Excerpts from a dataset
::::::::::

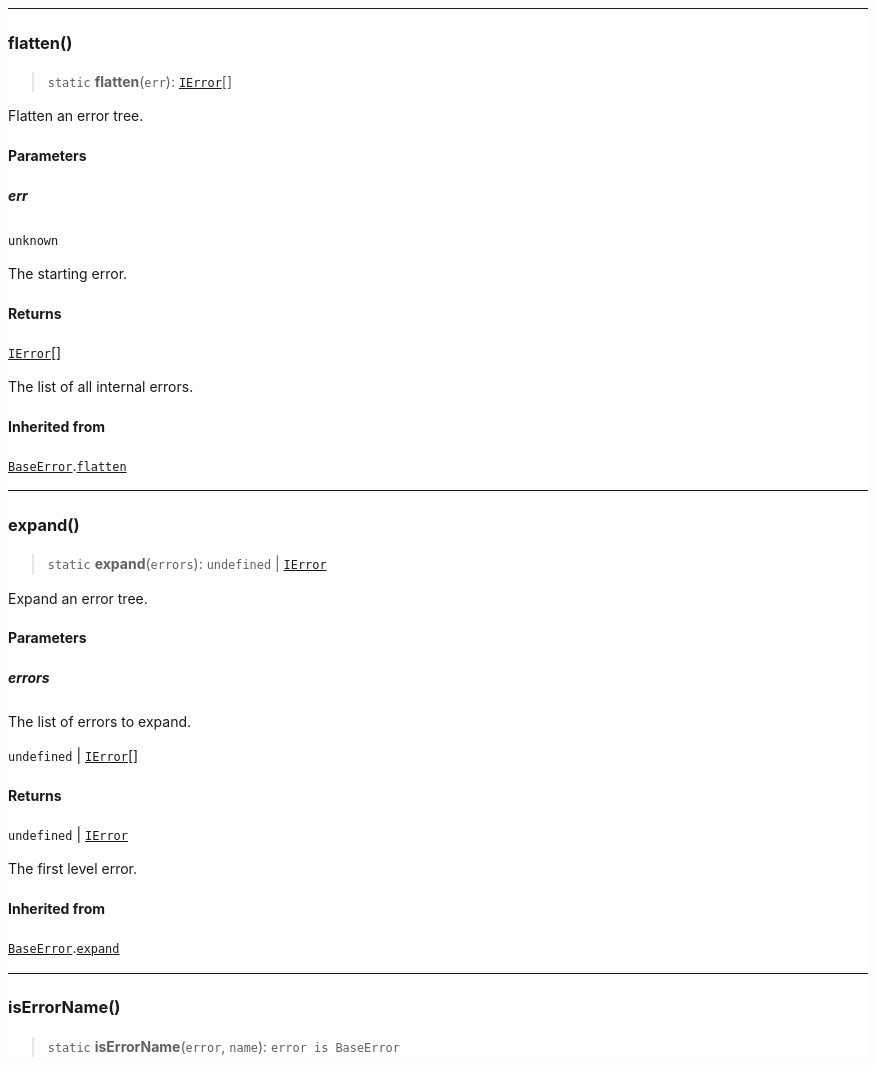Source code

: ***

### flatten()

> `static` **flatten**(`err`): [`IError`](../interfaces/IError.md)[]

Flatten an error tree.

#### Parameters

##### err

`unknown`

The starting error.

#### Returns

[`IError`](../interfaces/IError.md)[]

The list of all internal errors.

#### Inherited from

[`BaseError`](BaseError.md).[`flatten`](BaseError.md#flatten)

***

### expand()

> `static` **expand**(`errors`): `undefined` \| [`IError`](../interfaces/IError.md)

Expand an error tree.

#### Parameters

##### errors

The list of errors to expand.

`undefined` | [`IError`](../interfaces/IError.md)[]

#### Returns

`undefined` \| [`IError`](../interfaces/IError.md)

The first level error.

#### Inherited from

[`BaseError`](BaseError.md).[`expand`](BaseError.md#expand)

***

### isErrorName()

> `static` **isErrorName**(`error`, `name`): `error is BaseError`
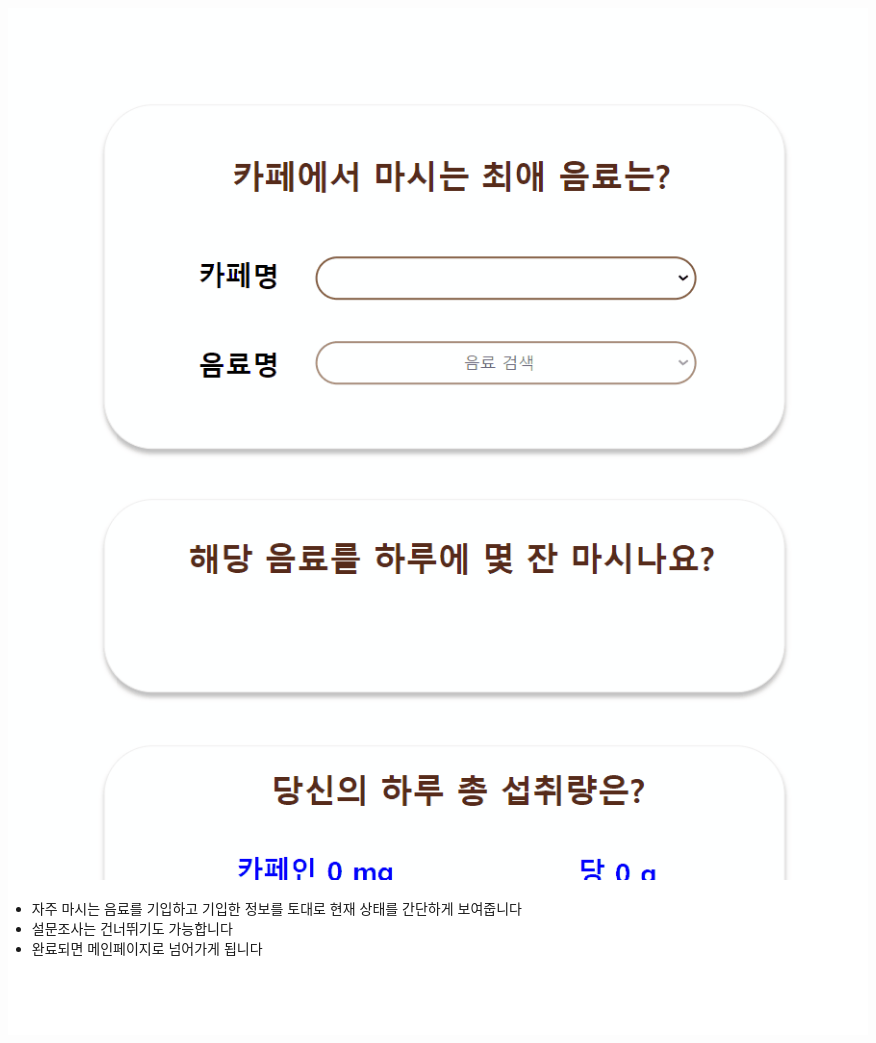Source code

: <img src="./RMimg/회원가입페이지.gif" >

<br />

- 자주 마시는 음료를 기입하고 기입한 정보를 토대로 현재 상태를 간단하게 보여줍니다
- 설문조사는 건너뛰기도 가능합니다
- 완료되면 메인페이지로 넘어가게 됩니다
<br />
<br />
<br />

::::::::::

TASK DETAILS ▸ How many lines of the material contain the string "interfaces"? Reply with the number alone.

WRITTEN SOLUTION ▸ 5